Aim of the task — In the profile of the Bet-Nahrain Democratic Party, which alliance did the party join in 2023?

- Leader: Romeo Hakkari
- Founder: Sargon Dadesho
- Founded: 1 November 1976; 49 years ago
- Headquarters: Ankawa, Iraq
- Military wing: Nineveh Plain Forces
- Ideology: Assyrian nationalism Self-determination
- Colours: Blue
- Seats in the Council of Representatives of Iraq:: 0 / 325
- Seats in the Kurdistan Region Parliament:: 0 / 105

Website
- www.bet-nahrain.org

= Bet-Nahrain Democratic Party =

Assyrian political party based in Iraq

The Bet-Nahrain Democratic Party (BNDP) (ܓܒܐ ܕܝܡܘܩܪܛܝܐ ܕܒܝܬ-ܢܗܪܝܢ) is an Assyrian political party based in Iraq. Founded in the 1970s, its platform emphasizes Assyrian nationalism and advocated for an Assyrian autonomous region in Iraq, which caused them to be put under surveillance from the Ba'ath Party. It has participated in Assyrian politics in Iraq since the 2003 invasion, with varying success in elections, and had continued to advocate for an autonomous Assyrian state in Iraq.

Since 2003, the secretary general of the party has been Romeo Hakkari. Aside from its own personal political activities, the party also established the Nineveh Plain Forces in the wake of ISIS, and joined the Athra Alliance alongside several other Assyrian political parties in 2023. The BNDP has been known to opt its stance towards the Kurdish Regional Government, often in opposition to parties like the Assyrian Democratic Movement who prioritized the Federal government of Iraq. The party is also noted for its affiliation with the ruling Barzani family of the Kurdistan Regional Government (KRG) and its relation with the Kurdistan Democratic Party, under the leadership of Hakkari.

Entries listed in a dataset —

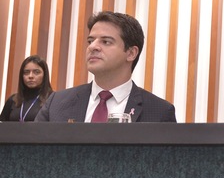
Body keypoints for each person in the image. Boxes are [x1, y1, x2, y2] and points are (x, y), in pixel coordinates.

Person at [36, 11, 176, 122]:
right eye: (90, 41)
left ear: (131, 53)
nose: (93, 47)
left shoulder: (160, 112)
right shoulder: (56, 103)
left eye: (106, 42)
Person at [0, 55, 54, 122]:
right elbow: (2, 125)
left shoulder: (52, 99)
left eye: (36, 72)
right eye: (26, 72)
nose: (30, 76)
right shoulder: (13, 100)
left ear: (45, 75)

Answer for the task — The Athra Alliance.